Под этот малоприятный монолог, начмед, не дожидаясь капель, сполз с диванчика и покинул весталку наедине со своими умозаключениями. Глотнув свежего больничного воздуха, безнадежный педант-романтик враз освободился и от афазии, и от симптомов пароксизмальной тахикардии. Его дребезжащий тенорок уже наводил порядки в вверенном ему медучреждении.
А Эфра, в ожидании первого больного, а пациентов к ней приводили, уставилась в окошко и стала напевать стихи. Стихи девушка любила самозабвенно. И даже не сами стихи, а музыку стиха. Стихи бывали разные: плоские как фотография - посмотрел и забыл; треугольные, квадратные, овальные и всякой другой геометрической формы - эти также не представляли большого интереса. Встречались стихи конусообразные и цилиндрической формы - эти можно было рассматривать со всех сторон и, пожалуй, некоторое время любоваться ими.
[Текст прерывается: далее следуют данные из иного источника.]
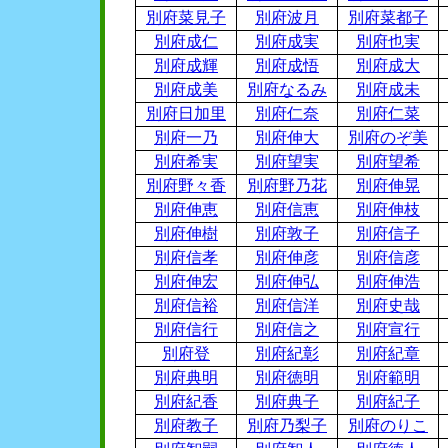
別府菜見子
別府波月
別府菜都子
別府成仁
別府成実
別府也実
別府成輝
別府成悟
別府成大
別府成美
別府なるみ
別府成未
別府日加里
別府仁奈
別府仁菜
別府一乃
別府伸大
別府のぞ美
別府希実
別府望実
別府望希
別府野々香
別府野乃花
別府伸晃
別府伸恵
別府信恵
別府伸枝
別府伸樹
別府敦子
別府信子
別府信孝
別府伸彦
別府信彦
別府伸宏
別府伸弘
別府伸浩
別府信裕
別府信洋
別府史哉
別府信行
別府信之
別府宣行
別府登
別府紀彰
別府紀章
別府典明
別府徳明
別府範明
別府紀香
別府典子
別府紀子
別府教子
別府乃梨子
別府のりこ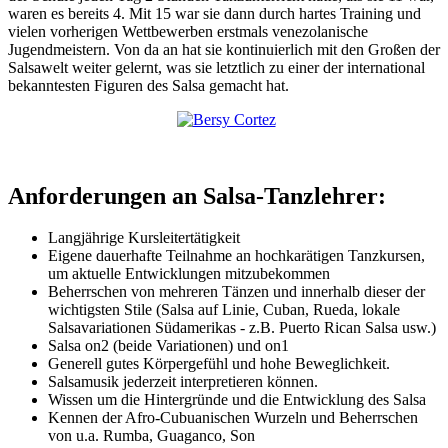
waren es bereits 4. Mit 15 war sie dann durch hartes Training und
vielen vorherigen Wettbewerben erstmals venezolanische
Jugendmeistern. Von da an hat sie kontinuierlich mit den Großen der
Salsawelt weiter gelernt, was sie letztlich zu einer der international
bekanntesten Figuren des Salsa gemacht hat.
Anforderungen an Salsa-Tanzlehrer:
Langjährige Kursleitertätigkeit
Eigene dauerhafte Teilnahme an hochkarätigen Tanzkursen,
um aktuelle Entwicklungen mitzubekommen
Beherrschen von mehreren Tänzen und innerhalb dieser der
wichtigsten Stile (Salsa auf Linie, Cuban, Rueda, lokale
Salsavariationen Südamerikas - z.B. Puerto Rican Salsa usw.)
Salsa on2 (beide Variationen) und on1
Generell gutes Körpergefühl und hohe Beweglichkeit.
Salsamusik jederzeit interpretieren können.
Wissen um die Hintergründe und die Entwicklung des Salsa
Kennen der Afro-Cubuanischen Wurzeln und Beherrschen
von u.a. Rumba, Guaganco, Son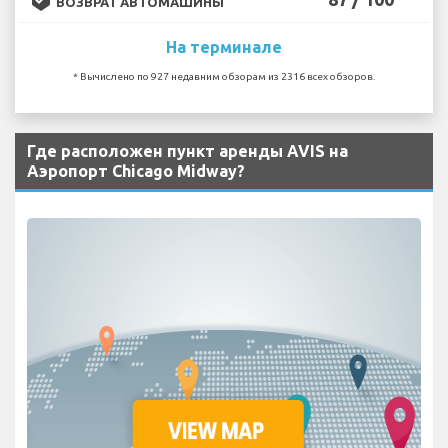
ВОЗВРАТ АВТОМАШИНЫ
На терминале
* Вычислено по 927 недавним обзорам из 2316 всех обзоров.
Где расположен пункт аренды AVIS на
Аэропорт Chicago Midway?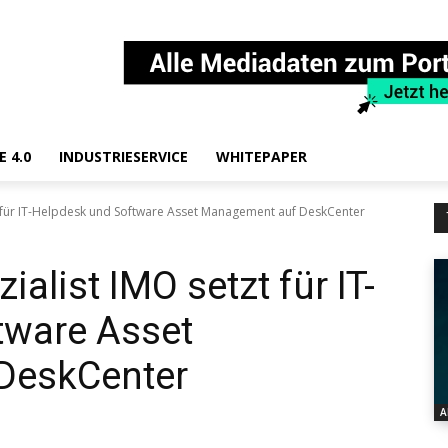
E 4.0
INDUSTRIESERVICE
WHITEPAPER
t für IT-Helpdesk und Software Asset Management auf DeskCenter
alist IMO setzt für IT-
tware Asset
DeskCenter
A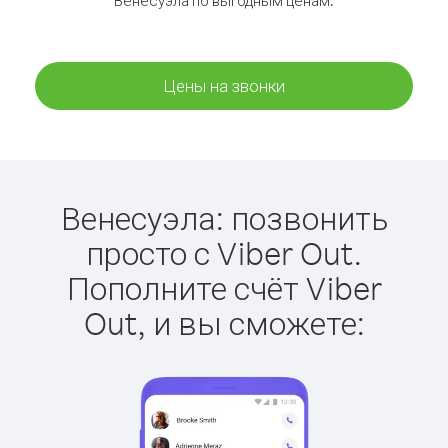
Венесуэла по выгодным ценам.
Цены на звонки
Венесуэла: позвонить
просто с Viber Out.
Пополните счёт Viber
Out, и вы сможете: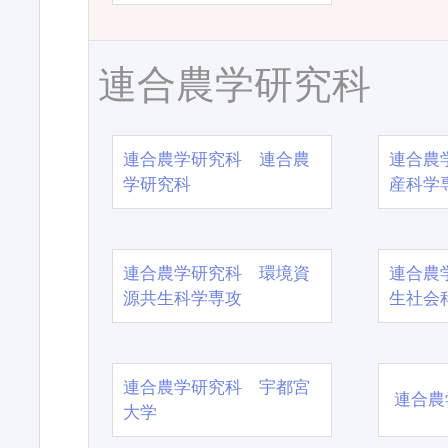
連合農学研究科
連合農学研究科 連合農
連合農
学研究科
産科学
連合農学研究科 環境資
連合農
源共生科学専攻
生社会
連合農学研究科 宇都宮
連合農
大学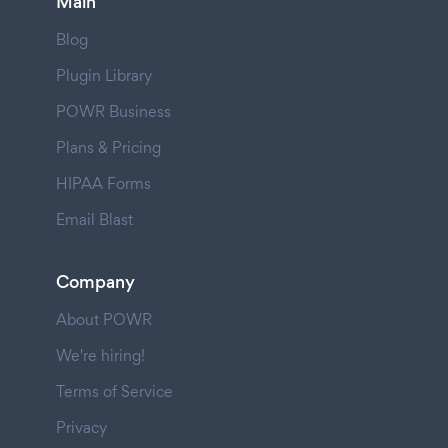
Main
Blog
Plugin Library
POWR Business
Plans & Pricing
HIPAA Forms
Email Blast
Company
About POWR
We're hiring!
Terms of Service
Privacy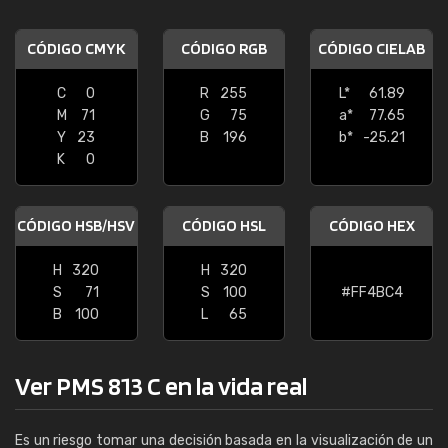
CÓDIGO CMYK
CÓDIGO RGB
CÓDIGO CIELAB
C
0
R
255
L*
61.89
M
71
G
75
a*
77.65
Y
23
B
196
b*
-25.21
K
0
CÓDIGO HSB/HSV
CÓDIGO HSL
CÓDIGO HEX
H
320
H
320
S
71
S
100
#FF4BC4
B
100
L
65
Ver PMS 813 C en la vida real
Es un riesgo tomar una decisión basada en la visualización de un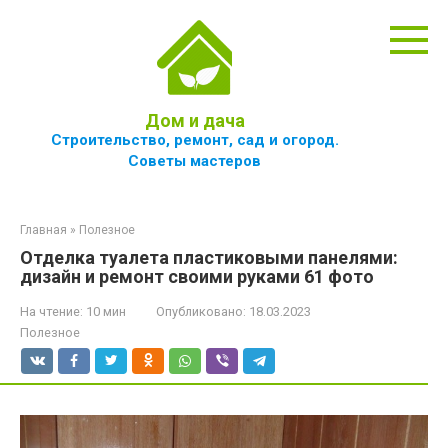
Перейти
к
контенту
Дом и дача
Строительство, ремонт, сад и огород.
Советы мастеров
Главная
»
Полезное
Отделка туалета пластиковыми панелями:
дизайн и ремонт своими руками 61 фото
На чтение:
10 мин
Опубликовано:
18.03.2023
Полезное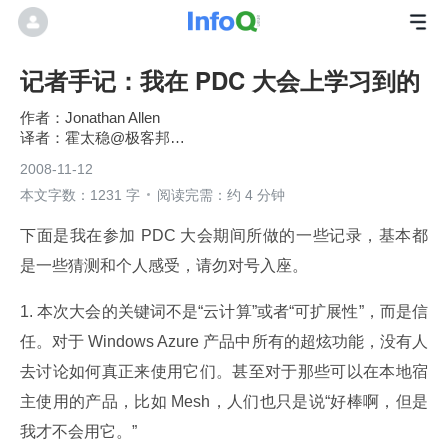
记者手记：我在 PDC 大会上学习到的
Jonathan Allen
霍太稳@极客邦科技
2008-11-12
本文字数：1231 字
阅读完需：约 4 分钟
下面是我在参加 PDC 大会期间所做的一些记录，基本都
是一些猜测和个人感受，请勿对号入座。
1. 本次大会的关键词不是“云计算”或者“可扩展性”，而是信
任。对于 Windows Azure 产品中所有的超炫功能，没有人
去讨论如何真正来使用它们。甚至对于那些可以在本地宿
主使用的产品，比如 Mesh，人们也只是说“好棒啊，但是
我才不会用它。”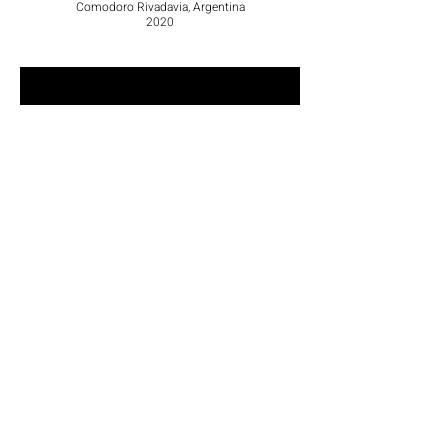
Comodoro Rivadavia, Argentina
2020
Habitação Coletiva e Instalações Comerciais
Projeto Privado
Plotter, Argentina
2019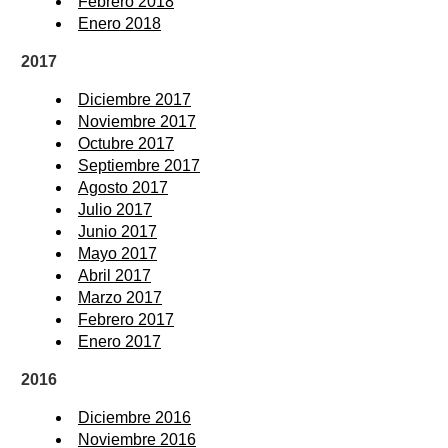
Febrero 2018
Enero 2018
2017
Diciembre 2017
Noviembre 2017
Octubre 2017
Septiembre 2017
Agosto 2017
Julio 2017
Junio 2017
Mayo 2017
Abril 2017
Marzo 2017
Febrero 2017
Enero 2017
2016
Diciembre 2016
Noviembre 2016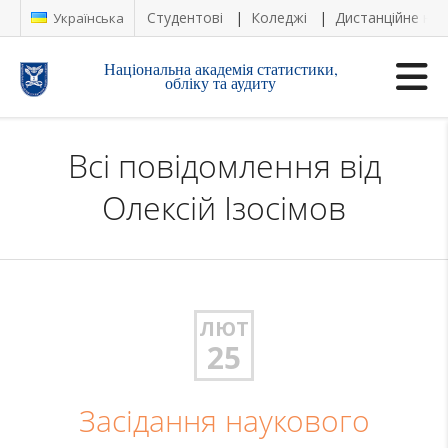
Студентові
Коледжі
Дистанційне на
Українська
Національна академія статистики,
обліку та аудиту
Всі повідомлення від
Олексій Ізосімов
ЛЮТ
25
Засідання наукового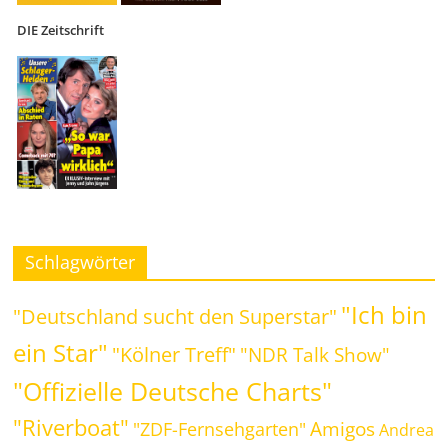
DIE Zeitschrift
Schlagwörter
"Ich bin
"Deutschland sucht den Superstar"
ein Star"
"Kölner Treff"
"NDR Talk Show"
"Offizielle Deutsche Charts"
"Riverboat"
Amigos
"ZDF-Fernsehgarten"
Andrea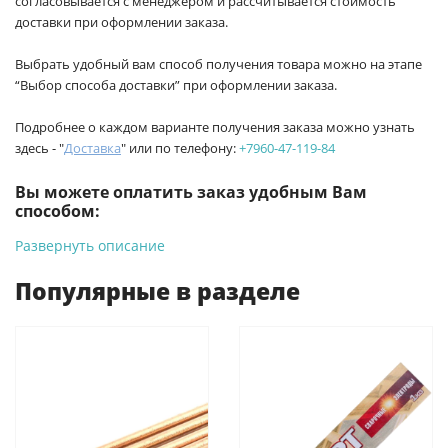
согласовывается с менеджером и рассчитывается стоимость
доставки при оформлении заказа.
Выбрать удобный вам способ получения товара можно на этапе
“Выбор способа доставки” при оформлении заказа.
Подробнее о каждом варианте получения заказа можно узнать
здесь - "
Доставка
" или по телефону:
+7960-47-119-84
Вы можете оплатить заказ удобным Вам
способом:
Развернуть описание
-
Банковской картой на сайте ProffЭлектро. Данный вид
оплаты ускоряет процесс оформления и получения товара.
Популярные в разделе
-
Банковской картой или наличными при получении в
магазинах ProffЭлектро по адресу Геленджикский проспект,
6/2 (база КПП)или по адресу ул. Новороссийская 161И.
-
Для юридических лиц: переводом на расчетный счет при
онлайн оплате заказа на сайте.
Подробнее о способах оплаты можно узнать здесь - "Оплата"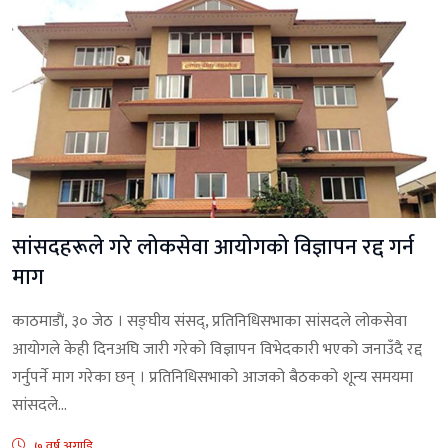
सांसदहरूले गरे लोकसेवा आयोगको विज्ञापन रद्द गर्न
माग
काठमाडाैं, ३० जेठ । सङ्घीय संसद्, प्रतिनिधिसभाका सांसदले लोकसेवा
आयोगले केही दिनअघि जारी गरेको विज्ञापन विभेदकारी भएको जनाउँदै रद्द
गर्नुपर्ने माग गरेका छन् । प्रतिनिधिसभाको आजको बैठकको शून्य समयमा
सांसदले...
७ वर्ष अगाडि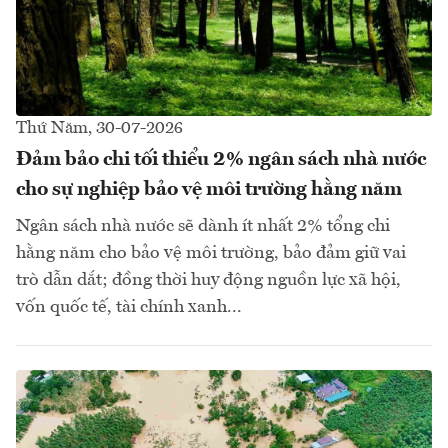
Thứ Năm, 30-07-2026
Đảm bảo chi tối thiểu 2% ngân sách nhà nước
cho sự nghiệp bảo vệ môi trường hằng năm
Ngân sách nhà nước sẽ dành ít nhất 2% tổng chi
hằng năm cho bảo vệ môi trường, bảo đảm giữ vai
trò dẫn dắt; đồng thời huy động nguồn lực xã hội,
vốn quốc tế, tài chính xanh...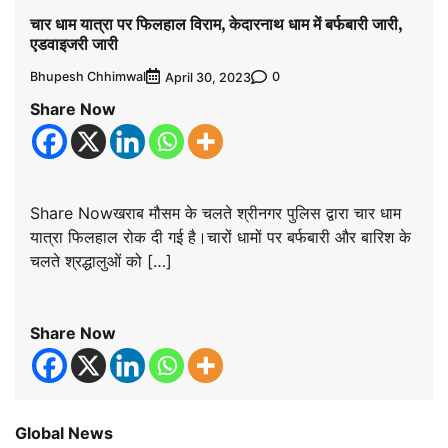
चार धाम यात्रा पर फिलहाल विराम, केदारनाथ धाम में बर्फबारी जारी,
एडवाइजरी जारी
Bhupesh Chhimwal
0
April 30, 2023
Share Now
Share Nowखराब मौसम के चलते श्रीनगर पुलिस द्वारा चार धाम
यात्रा फिलहाल रोक दी गई है।चारों धामों पर बर्फबारी और बारिश के
चलते श्रद्धालुओं को […]
Share Now
Global News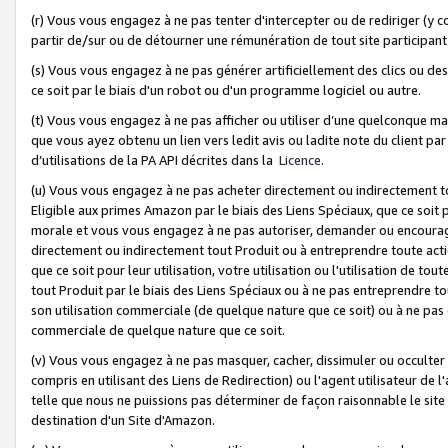
(r) Vous vous engagez à ne pas tenter d'intercepter ou de rediriger (y comp
partir de/sur ou de détourner une rémunération de tout site participa
(s) Vous vous engagez à ne pas générer artificiellement des clics ou de
ce soit par le biais d'un robot ou d'un programme logiciel ou autre.
(t) Vous vous engagez à ne pas afficher ou utiliser d’une quelconque man
que vous ayez obtenu un lien vers ledit avis ou ladite note du client par
d’utilisations de la PA API décrites dans la
Licence
.
(u) Vous vous engagez à ne pas acheter directement ou indirectement t
Eligible aux primes Amazon par le biais des Liens Spéciaux, que ce soit 
morale et vous vous engagez à ne pas autoriser, demander ou encourager
directement ou indirectement tout Produit ou à entreprendre toute acti
que ce soit pour leur utilisation, votre utilisation ou l'utilisation de
tout Produit par le biais des Liens Spéciaux ou à ne pas entreprendre t
son utilisation commerciale (de quelque nature que ce soit) ou à ne pas o
commerciale de quelque nature que ce soit.
(v) Vous vous engagez à ne pas masquer, cacher, dissimuler ou occulter 
compris en utilisant des Liens de Redirection) ou l'agent utilisateur de 
telle que nous ne puissions pas déterminer de façon raisonnable le site ou
destination d'un Site d'Amazon.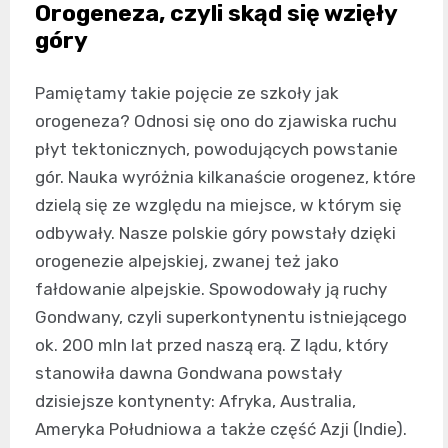
Orogeneza, czyli skąd się wzięły
góry
Pamiętamy takie pojęcie ze szkoły jak
orogeneza? Odnosi się ono do zjawiska ruchu
płyt tektonicznych, powodujących powstanie
gór. Nauka wyróżnia kilkanaście orogenez, które
dzielą się ze względu na miejsce, w którym się
odbywały. Nasze polskie góry powstały dzięki
orogenezie alpejskiej, zwanej też jako
fałdowanie alpejskie. Spowodowały ją ruchy
Gondwany, czyli superkontynentu istniejącego
ok. 200 mln lat przed naszą erą. Z lądu, który
stanowiła dawna Gondwana powstały
dzisiejsze kontynenty: Afryka, Australia,
Ameryka Południowa a także część Azji (Indie).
Встречались стихи как готовые песни, но и эти были, то плоские, то забывались сразу после прочтения.
Но бывали стихи, от которых веяло диким полем, кострами, сражением, молитвой, поцелуями, смертью и надеждой. Иногда казалось, что она помнит всё: все ее реинкарнации. Стоило прочесть правильную строчку, как образы прошлых воплощений овладевали ею настолько, что девушка забывала реальность, а реальностью становился мир видений. И вот она в храме Афины, и луна освещает ее танцующее тело, и хриплые, обкуренные несвязные окрики жрецов заставляют ее забыть суть предназначения женщины, но она не отдаст им то, что и есть ее естество - надежду. А вот она на полу кельи в собственных испражнениях и монашки изгоняют из нее бесов. Но она знает, что никаких бесов нет, а есть только надежда, которую у нее не отнять, даже сестрам. А вот она с растрепанными седыми волосами и красная косынка в руке, и полупьяный чекист стреляет - и никак не вериться, что ради этого она родилась. А надежда ее души, растворяется в азбуке прописных заповедей - и нет блаженнее мига, когда осознаешь, что выстоял, что не поддался соблазну, не переступил Рубикон, а взлетел над обстоятельствами, достигнул Седьмого неба, даже ценой собственной смерти.
Кажется, вошли. Она постояла, дождалась, когда захлопнется дверь и воспоминания оставят ее. Постояла. Обернулась и подняла глаза на вошедшего.
...Они смотрели друг на друга и она знала, что эти седые глаза ведут за грань бытия и вечности, что прежнее прошло, а новое связано навсегда с этим давно небритым, серого лица и больничного одеяния мужчиной неопределенного возраста, у которого в глазах была Надежда. И ангел Сущности стоял позади человека. И был тихий родной голос:
- Сей есть пророк Мой. Он видел Бездну и не отрёкся от Меня. Ты, женщина, пойдешь с ним - и будете как одно.
А в деревянное огромное окно проливался июльский день и растекался сапфировыми бликами по стенам и потолку, по скудной больничной меблировке и персонажам, как бы запечатленным мазком художника импрессиониста, и легкой финифтью застывал в антураже. Наступило преддверие праздника Иоанна Предтечи.
- Плешивый то какой, небось по девкам ходок. Иди уже, иди, а то я так до ночи не управлюсь,- беззлобно выпроваживала постояльца кремовой палаты на свежий воздух добродушное существо женского пола в иссиня застиранном халате со шваброй.
Постоялец побрел на свежий воздух и очутился на больничном дворе. Осмотрелся - улыбнулся: постройка начала прошлого века под сайдингом. Кто-то донельзя усердный облагородил под дикую современность бревенчатые стены поселковой больницы и превратил естественное живое лицо в пластический суррогат.